--- Study text ---
2023-09-18 16:53:51

by Robin Murphy

[permalink] [raw]
Subject: Re: [PATCH v2 1/2] iommu/virtio: Make use of ops->iotlb_sync_map

On 2023-09-18 12:51, Niklas Schnelle wrote:
> Pull out the sync operation from viommu_map_pages() by implementing
> ops->iotlb_sync_map. This allows the common IOMMU code to map multiple
> elements of an sg with a single sync (see iommu_map_sg()). Furthermore,
> it is also a requirement for IOMMU_CAP_DEFERRED_FLUSH.

Is it really a requirement? Deferred flush only deals with unmapping. Or
are you just trying to say that it's not too worthwhile to try doing
more for unmapping performance while obvious mapping performance is
still left on the table?

> Link: https://lore.kernel.org/lkml/[email protected]/
> Signed-off-by: Niklas Schnelle <[email protected]>
> ---
> drivers/iommu/virtio-iommu.c | 17 ++++++++++++++++-
> 1 file changed, 16 insertions(+), 1 deletion(-)
>
> diff --git a/drivers/iommu/virtio-iommu.c b/drivers/iommu/virtio-iommu.c
> index 17dcd826f5c2..3649586f0e5c 100644
> --- a/drivers/iommu/virtio-iommu.c
> +++ b/drivers/iommu/virtio-iommu.c
> @@ -189,6 +189,12 @@ static int viommu_sync_req(struct viommu_dev *viommu)
> int ret;
> unsigned long flags;
>
> + /*
> + * .iotlb_sync_map and .flush_iotlb_all may be called before the viommu
> + * is initialized e.g. via iommu_create_device_direct_mappings()
> + */
> + if (!viommu)
> + return 0;

Minor nit: I'd be inclined to make that check explicitly in the places
where it definitely is expected, rather than allowing *any* sync to
silently do nothing if called incorrectly. Plus then they could use
vdomain->nr_endpoints for consistency with the equivalent checks
elsewhere (it did take me a moment to figure out how we could get to
.iotlb_sync_map with a NULL viommu without viommu_map_pages() blowing up
first...)

Thanks,
Robin.

> spin_lock_irqsave(&viommu->request_lock, flags);
> ret = __viommu_sync_req(viommu);
> if (ret)
> @@ -843,7 +849,7 @@ static int viommu_map_pages(struct iommu_domain *domain, unsigned long iova,
> .flags = cpu_to_le32(flags),
> };
>
> - ret = viommu_send_req_sync(vdomain->viommu, &map, sizeof(map));
> + ret = viommu_add_req(vdomain->viommu, &map, sizeof(map));
> if (ret) {
> viommu_del_mappings(vdomain, iova, end);
> return ret;
> @@ -912,6 +918,14 @@ static void viommu_iotlb_sync(struct iommu_domain *domain,
> viommu_sync_req(vdomain->viommu);
> }
>
> +static int viommu_iotlb_sync_map(struct iommu_domain *domain,
> + unsigned long iova, size_t size)

--- Provided material ---
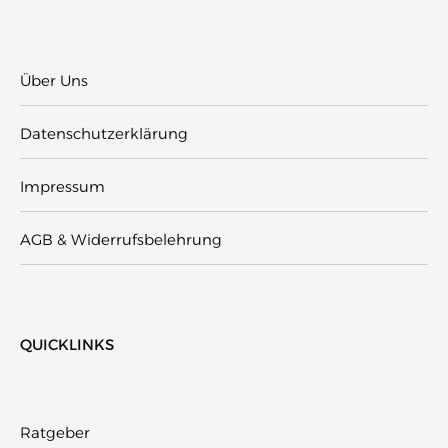
Über Uns
Datenschutzerklärung
Impressum
AGB & Widerrufsbelehrung
QUICKLINKS
Ratgeber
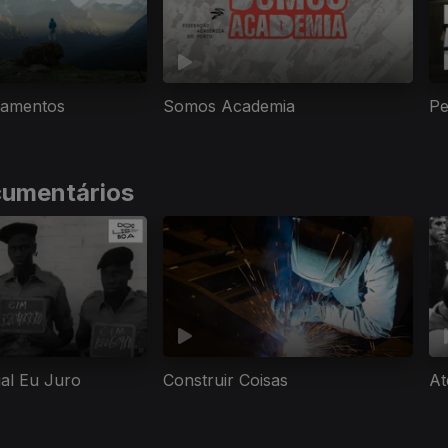
amentos
Somos Academia
Pe
cumentários
gal Eu Juro
Construir Coisas
At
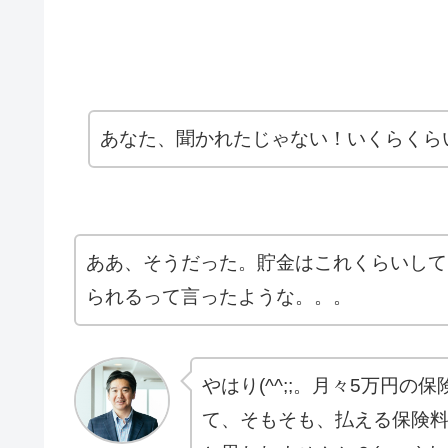
あなた、聞かれたじゃない！いくらくら
ああ、そうだった。貯金はこれくらいして
られるって言ったような。。。
やはり(^^;;。月々5万円
て、そもそも、払える保険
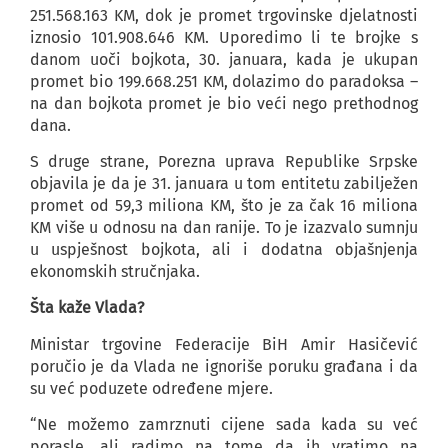
251.568.163 KM, dok je promet trgovinske djelatnosti
iznosio 101.908.646 KM. Uporedimo li te brojke s
danom uoči bojkota, 30. januara, kada je ukupan
promet bio 199.668.251 KM, dolazimo do paradoksa –
na dan bojkota promet je bio veći nego prethodnog
dana.
S druge strane, Porezna uprava Republike Srpske
objavila je da je 31. januara u tom entitetu zabilježen
promet od 59,3 miliona KM, što je za čak 16 miliona
KM više u odnosu na dan ranije. To je izazvalo sumnju
u uspješnost bojkota, ali i dodatna objašnjenja
ekonomskih stručnjaka.
Šta kaže Vlada?
Ministar trgovine Federacije BiH Amir Hasičević
poručio je da Vlada ne ignoriše poruku građana i da
su već poduzete određene mjere.
“Ne možemo zamrznuti cijene sada kada su već
porasle, ali radimo na tome da ih vratimo na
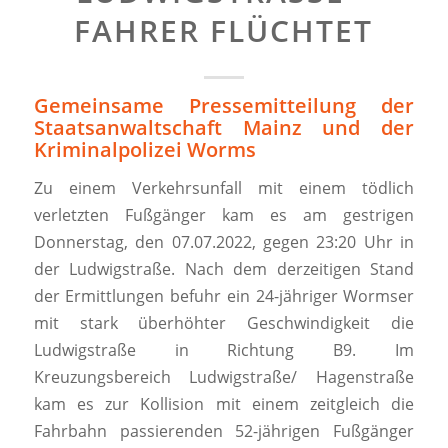
HRER FLÜCHTET
Gemeinsame Pressemitteilung der
Staatsanwaltschaft Mainz und der
Kriminalpolizei Worms
Zu einem Verkehrsunfall mit einem tödlich
verletzten Fußgänger kam es am gestrigen
Donnerstag, den 07.07.2022, gegen 23:20 Uhr in
der Ludwigstraße. Nach dem derzeitigen Stand
der Ermittlungen befuhr ein 24-jähriger Wormser
mit stark überhöhter Geschwindigkeit die
Ludwigstraße in Richtung B9. Im
Kreuzungsbereich Ludwigstraße/ Hagenstraße
kam es zur Kollision mit einem zeitgleich die
Fahrbahn passierenden 52-jährigen Fußgänger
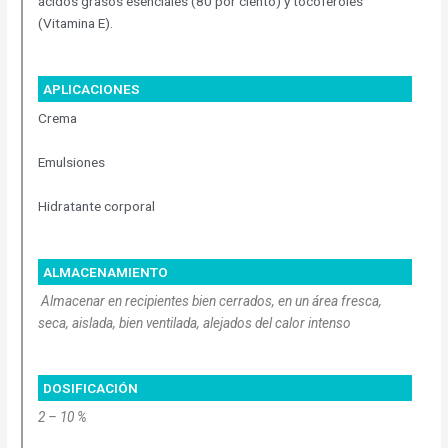
ácidos grasos esenciales (80 por ciento) y tocoferoles
(Vitamina E).
APLICACIONES
Crema
Emulsiones
Hidratante corporal
ALMACENAMIENTO
Almacenar en recipientes bien cerrados, en un área fresca,
seca, aislada, bien ventilada, alejados del calor intenso
DOSIFICACIÓN
2 – 10 %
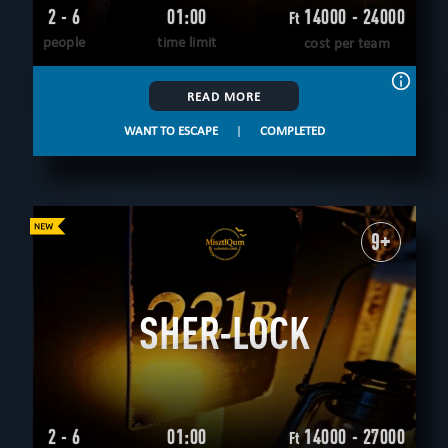
2 - 6
01:00
14000 - 24000
Ft
people
time limit
cost per team
READ MORE
WANT TO ESCAPE
|
COMPLETED
9+
SHER-LOCK
2 - 6
01:00
14000 - 27000
Ft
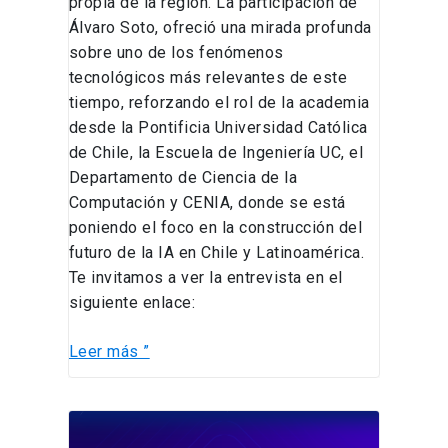
propia de la región. La participación de
Álvaro Soto, ofreció una mirada profunda
sobre uno de los fenómenos
tecnológicos más relevantes de este
tiempo, reforzando el rol de la academia
desde la Pontificia Universidad Católica
de Chile, la Escuela de Ingeniería UC, el
Departamento de Ciencia de la
Computación y CENIA, donde se está
poniendo el foco en la construcción del
futuro de la IA en Chile y Latinoamérica.
Te invitamos a ver la entrevista en el
siguiente enlace:
Leer más ”
Marcelo
Mendoza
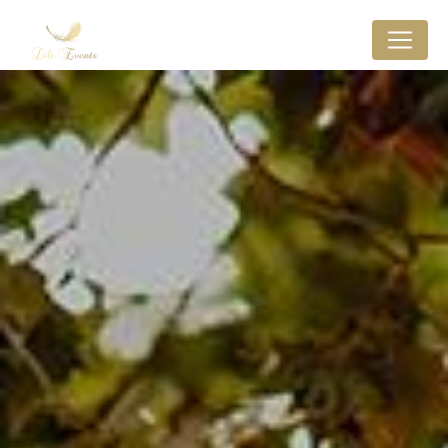
Panneau de gestion des cookies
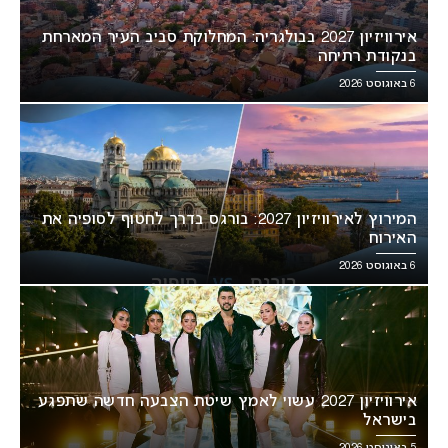
אירוויזיון 2027 בבולגריה: המחלוקת סביב העיר המארחת
בנקודת רתיחה
6 באוגוסט 2026
המירוץ לאירוויזיון 2027: בורגס בדרך לחטוף לסופיה את
האירוח
6 באוגוסט 2026
אירוויזיון 2027 עשוי לאמץ שיטת הצבעה חדשה שתפגע
בישראל
5 באוגוסט 2026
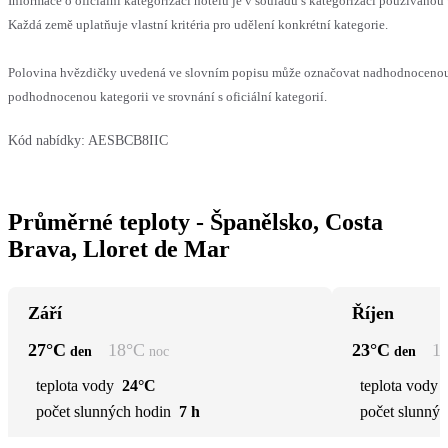
Informace o oficiální kategorizaci hotelu je v souladu s kategorizací používanou 
Každá země uplatňuje vlastní kritéria pro udělení konkrétní kategorie.
Polovina hvězdičky uvedená ve slovním popisu může označovat nadhodnoceno
podhodnocenou kategorii ve srovnání s oficiální kategorií.
Kód nabídky:
AESBCB8IIC
Průměrné teploty - Španělsko, Costa
Brava, Lloret de Mar
Září
Říjen
27
°C
18
°C
23
°C
1
den
noc
den
teplota vody
24°C
teplota vody
počet slunných hodin
7 h
počet slunnýc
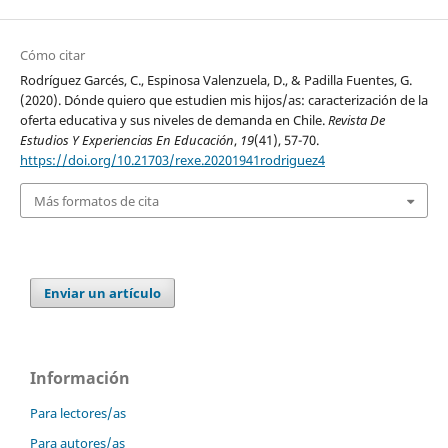
Cómo citar
Rodríguez Garcés, C., Espinosa Valenzuela, D., & Padilla Fuentes, G.
(2020). Dónde quiero que estudien mis hijos/as: caracterización de la
oferta educativa y sus niveles de demanda en Chile.
Revista De
Estudios Y Experiencias En Educación
,
19
(41), 57-70.
https://doi.org/10.21703/rexe.20201941rodriguez4
Más formatos de cita
Enviar un artículo
Información
Para lectores/as
Para autores/as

--- Instructions to follow ---
Answer these questions about the mailing-list reply:
1. Which file does the change touch, and how many insertions and deletions does it make?
2. In viommu_map_pages(), which call replaces viommu_send_req_sync()?
3. Which field does the reviewer suggest the explicit checks could use for consistency?

--- Finished exercise ---
1. drivers/iommu/virtio-iommu.c, with 16 insertions and 1 deletion.
2. viommu_add_req().
3. vdomain->nr_endpoints.